O diagnóstico se repete há anos: o parque automotivo português continua envelhecendo e já tem idade média acima de 13 anos - uma das maiores de toda a União Europeia.
Hoje, esse parque automotivo é composto majoritariamente por veículos a combustão (gasolina e diesel), e a meta de ampliar de forma significativa a circulação de automóveis elétricos segue distante de ser alcançada.
Além de dificultar o cumprimento das metas europeias de sustentabilidade, uma frota mais antiga também eleva de maneira relevante o risco para a segurança viária.
Para acelerar a renovação do parque automotivo, estimular a economia e dar suporte aos motoristas, o ACP (Automóvel Clube de Portugal) apresentou ao Governo e aos partidos com assento parlamentar três medidas urgentes para o Orçamento do Estado para 2025 (OE 2025):
- Incentivo ao abate para viaturas em final de vida;
- Atualização dos escalões fiscais dos veículos para empresas;
- Integração do Fundo Ambiental no Orçamento do Estado com regras claras e calendário definido.
Incentivo ao abate
O incentivo ao abate de veículos antigos já constava do OE 2024. A aplicação estava prevista para este segundo semestre, mas, como se viu na prática, a medida não saiu do papel.
“Incentivar o abate de veículos antigos promove uma renovação da frota automóvel com veículos mais eficientes, o que contribui para uma menor dependência de combustíveis fósseis e para a segurança rodoviária.”
ACP
Agora, o ACP retoma a proposta com “um incentivo de quatro mil euros para quem abater a viatura e comprar um ligeiro de passageiros novo ou usado até quatro anos e de seis mil euros no caso de comerciais ligeiros novos ou usados até quatro anos”. A abrangência indicada inclui todos os veículos com mais de 15 anos.
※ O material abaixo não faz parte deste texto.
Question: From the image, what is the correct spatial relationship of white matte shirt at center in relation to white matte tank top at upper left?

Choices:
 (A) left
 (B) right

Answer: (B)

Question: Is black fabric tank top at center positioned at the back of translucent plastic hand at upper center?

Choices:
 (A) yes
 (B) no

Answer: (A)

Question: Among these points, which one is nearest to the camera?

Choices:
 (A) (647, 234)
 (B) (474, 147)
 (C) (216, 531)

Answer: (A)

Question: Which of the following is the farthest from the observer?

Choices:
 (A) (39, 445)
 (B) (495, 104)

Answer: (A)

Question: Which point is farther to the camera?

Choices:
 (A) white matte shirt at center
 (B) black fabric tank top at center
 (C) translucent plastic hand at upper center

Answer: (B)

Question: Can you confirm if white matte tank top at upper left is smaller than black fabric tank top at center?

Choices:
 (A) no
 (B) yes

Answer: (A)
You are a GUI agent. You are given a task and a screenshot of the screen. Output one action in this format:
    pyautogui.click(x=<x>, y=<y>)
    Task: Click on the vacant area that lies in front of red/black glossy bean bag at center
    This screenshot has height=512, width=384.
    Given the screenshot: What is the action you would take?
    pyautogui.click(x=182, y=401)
Além disso, para quem pretende apenas abater o carro sem adquirir outro, a entidade defende um apoio direto de mil euros.
Taxas cegas
Como segundo ponto, o ACP solicita a revisão das taxas de tributação autônoma aplicadas a veículos de empresas. Desde 2011, esse modelo está organizado em três escalões - para viaturas até 27 500 mil euros (atualizado em 2018); entre 27 500 mil e 35 mil euros; e mais de 35 mil euros.
Na avaliação do ACP, essa estrutura não acompanhou a inflação nem a alta significativa do preço dos veículos. Assim, um mesmo automóvel que se enquadraria no escalão mais baixo em 2018 pode, perfeitamente, cair no patamar acima em 2024.
Com a tributação autônoma sem alterações desde 2011, “o limite mínimo do escalão máximo - a partir de 35 mil euros -, faz com que a taxa seja cega: um automóvel de luxo ou uma viatura utilitária pagam o mesmo.”
Mesmo com a redução da taxa de tributação autônoma observada no Orçamento do Estado de 2024, o ACP entende que isso não corrige essa injustiça fiscal.
Regras mais claras para o Fundo Ambiental
Por fim, o ACP defende ajustes no Fundo Ambiental - que, entre outras finalidades, incentiva a compra de automóveis 100% elétricos - para que ele passe a contemplar também a aquisição de outros veículos eletrificados, como híbridos leves de passageiros e de mercadorias.
Além disso, a organização pede que “as regras que se mantêm ao longo dos anos sejam claras logo no início do ano, abrangendo um maior número de beneficiários.” A intenção é que o Fundo Ambiental se torne um elemento de impulso efetivo para a renovação do parque automotivo.